■ Requirement
In the entries below, find the line containing "ring tip: (831, 985)" and the line containing "middle dip: (1006, 1027)". Copy those two lines and everything between them exactly, and only that.

[Data listing — start]

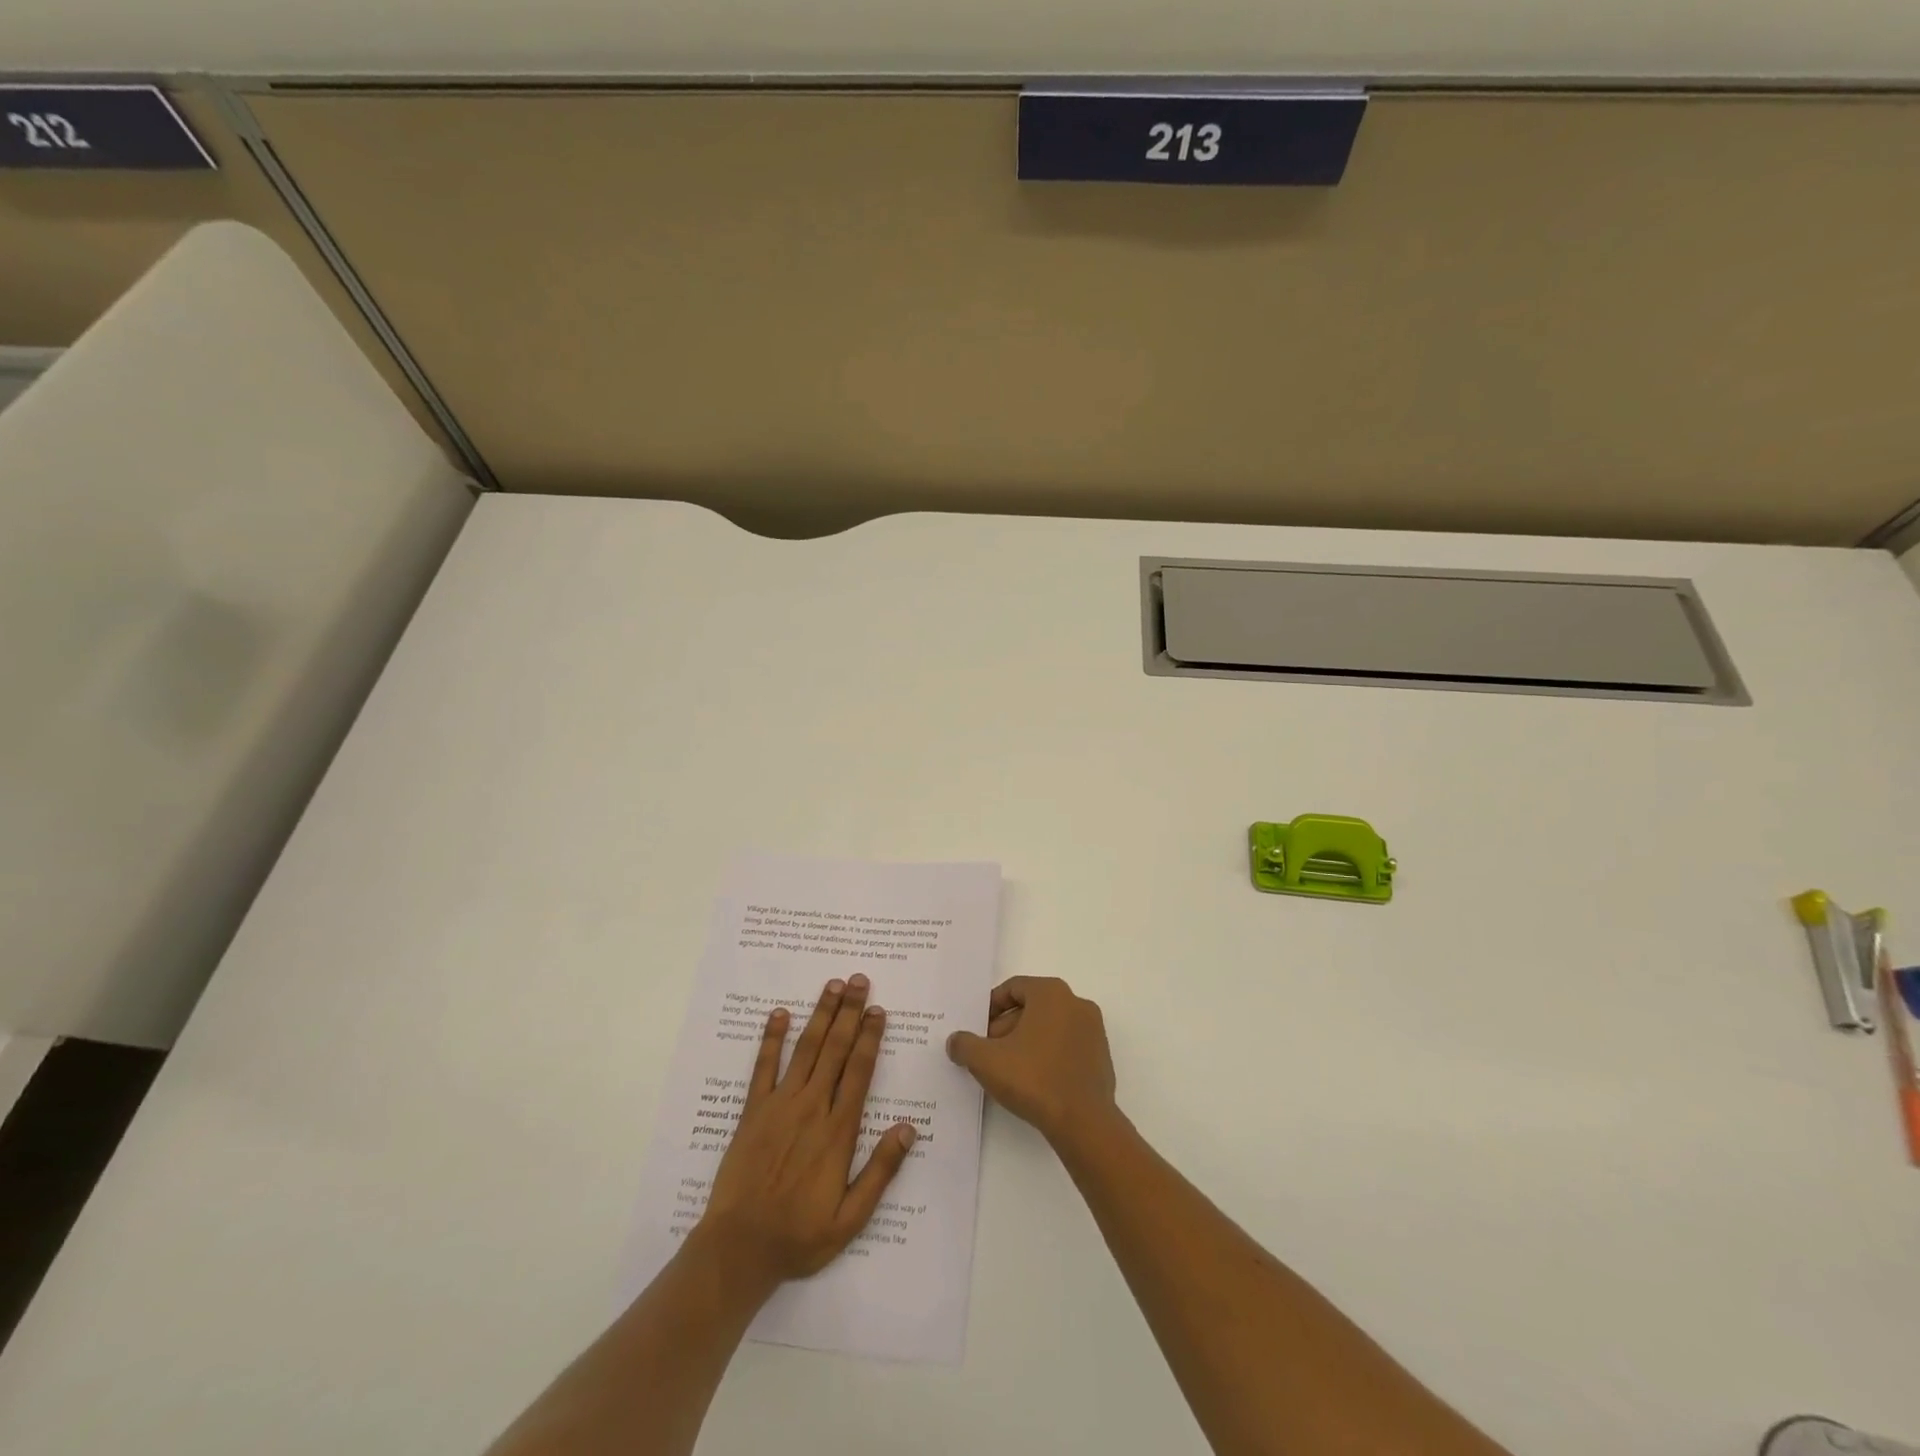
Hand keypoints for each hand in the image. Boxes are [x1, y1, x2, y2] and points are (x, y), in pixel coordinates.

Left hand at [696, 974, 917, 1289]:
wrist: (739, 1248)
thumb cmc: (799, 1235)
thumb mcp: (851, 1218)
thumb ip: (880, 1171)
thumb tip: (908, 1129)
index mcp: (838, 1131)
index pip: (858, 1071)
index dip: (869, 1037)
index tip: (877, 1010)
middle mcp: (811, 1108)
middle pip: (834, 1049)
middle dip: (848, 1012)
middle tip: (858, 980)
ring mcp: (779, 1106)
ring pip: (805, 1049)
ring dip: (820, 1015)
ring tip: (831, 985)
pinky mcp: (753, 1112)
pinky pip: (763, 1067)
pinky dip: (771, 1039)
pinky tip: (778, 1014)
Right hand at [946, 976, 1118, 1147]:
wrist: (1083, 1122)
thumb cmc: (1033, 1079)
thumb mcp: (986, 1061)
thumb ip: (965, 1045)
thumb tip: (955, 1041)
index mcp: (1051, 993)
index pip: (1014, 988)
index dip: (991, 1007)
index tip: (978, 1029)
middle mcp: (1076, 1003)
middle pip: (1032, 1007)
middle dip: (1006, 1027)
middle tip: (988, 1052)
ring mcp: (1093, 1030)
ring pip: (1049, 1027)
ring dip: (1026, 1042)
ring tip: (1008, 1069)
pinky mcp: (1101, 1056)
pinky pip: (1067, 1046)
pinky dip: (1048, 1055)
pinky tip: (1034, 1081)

[Data listing — finish]
[Data listing — start]

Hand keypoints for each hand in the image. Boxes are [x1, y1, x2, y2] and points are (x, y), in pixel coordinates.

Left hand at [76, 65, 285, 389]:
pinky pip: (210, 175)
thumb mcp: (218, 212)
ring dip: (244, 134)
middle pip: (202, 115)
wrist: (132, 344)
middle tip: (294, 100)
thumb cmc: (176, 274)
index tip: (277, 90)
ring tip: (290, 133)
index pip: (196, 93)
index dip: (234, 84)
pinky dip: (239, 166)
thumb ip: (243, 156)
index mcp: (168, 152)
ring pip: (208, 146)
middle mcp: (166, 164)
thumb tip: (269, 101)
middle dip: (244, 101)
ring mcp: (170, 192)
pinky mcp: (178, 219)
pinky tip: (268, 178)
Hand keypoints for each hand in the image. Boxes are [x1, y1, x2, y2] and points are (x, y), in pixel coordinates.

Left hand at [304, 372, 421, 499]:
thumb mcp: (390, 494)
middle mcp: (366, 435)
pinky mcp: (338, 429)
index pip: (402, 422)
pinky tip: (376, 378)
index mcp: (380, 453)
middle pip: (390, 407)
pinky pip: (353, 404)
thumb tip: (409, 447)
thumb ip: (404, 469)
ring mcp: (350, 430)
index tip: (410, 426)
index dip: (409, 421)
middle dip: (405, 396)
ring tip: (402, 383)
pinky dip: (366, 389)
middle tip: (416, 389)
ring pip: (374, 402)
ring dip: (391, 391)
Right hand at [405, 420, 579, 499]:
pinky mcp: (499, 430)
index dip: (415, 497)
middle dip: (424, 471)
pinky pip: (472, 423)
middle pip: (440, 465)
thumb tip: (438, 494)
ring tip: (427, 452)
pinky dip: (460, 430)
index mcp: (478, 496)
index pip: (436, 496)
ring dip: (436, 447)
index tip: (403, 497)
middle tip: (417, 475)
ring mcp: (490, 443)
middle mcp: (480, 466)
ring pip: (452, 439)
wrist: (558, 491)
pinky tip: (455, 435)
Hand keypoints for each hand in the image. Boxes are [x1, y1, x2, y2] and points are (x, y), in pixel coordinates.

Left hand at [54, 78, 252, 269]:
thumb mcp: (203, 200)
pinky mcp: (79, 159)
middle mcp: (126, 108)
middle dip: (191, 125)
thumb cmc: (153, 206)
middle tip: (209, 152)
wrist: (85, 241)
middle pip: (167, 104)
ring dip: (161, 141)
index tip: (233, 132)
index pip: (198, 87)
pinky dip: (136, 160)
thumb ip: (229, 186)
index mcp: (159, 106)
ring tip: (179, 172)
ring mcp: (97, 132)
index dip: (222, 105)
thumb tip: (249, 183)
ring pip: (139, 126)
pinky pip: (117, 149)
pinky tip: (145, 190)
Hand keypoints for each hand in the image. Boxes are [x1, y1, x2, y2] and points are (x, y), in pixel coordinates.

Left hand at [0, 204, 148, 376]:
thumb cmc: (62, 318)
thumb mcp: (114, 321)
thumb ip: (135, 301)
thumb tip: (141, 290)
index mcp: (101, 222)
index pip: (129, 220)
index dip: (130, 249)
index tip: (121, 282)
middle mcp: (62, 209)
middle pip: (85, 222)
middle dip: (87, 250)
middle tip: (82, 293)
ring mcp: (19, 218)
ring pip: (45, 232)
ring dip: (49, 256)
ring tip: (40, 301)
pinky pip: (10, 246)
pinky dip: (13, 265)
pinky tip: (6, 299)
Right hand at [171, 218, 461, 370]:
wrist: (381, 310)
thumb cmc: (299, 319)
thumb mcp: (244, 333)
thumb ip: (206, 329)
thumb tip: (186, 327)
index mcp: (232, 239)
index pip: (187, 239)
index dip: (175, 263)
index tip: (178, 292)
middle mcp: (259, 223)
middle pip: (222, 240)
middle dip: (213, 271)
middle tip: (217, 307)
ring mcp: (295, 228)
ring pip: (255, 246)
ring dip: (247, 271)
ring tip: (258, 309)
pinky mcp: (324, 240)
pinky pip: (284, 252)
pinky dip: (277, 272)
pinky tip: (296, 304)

[Data listing — finish]

■ Response to this task
ring tip: (831, 985)
pinky mcp: (753, 1112)
pinky pip: (763, 1067)
pinky dip: (771, 1039)
pinky tip: (778, 1014)
Right hand at [946, 976, 1118, 1147]:
wrist: (1083, 1122)
thumb cmc: (1033, 1079)
thumb mcp: (986, 1061)
thumb ip: (965, 1045)
thumb tip: (955, 1041)
index mcp: (1051, 993)
index pip: (1014, 988)
index dip: (991, 1007)
index tip: (978, 1029)
middle mcp: (1076, 1003)
middle pip: (1032, 1007)
middle dip: (1006, 1027)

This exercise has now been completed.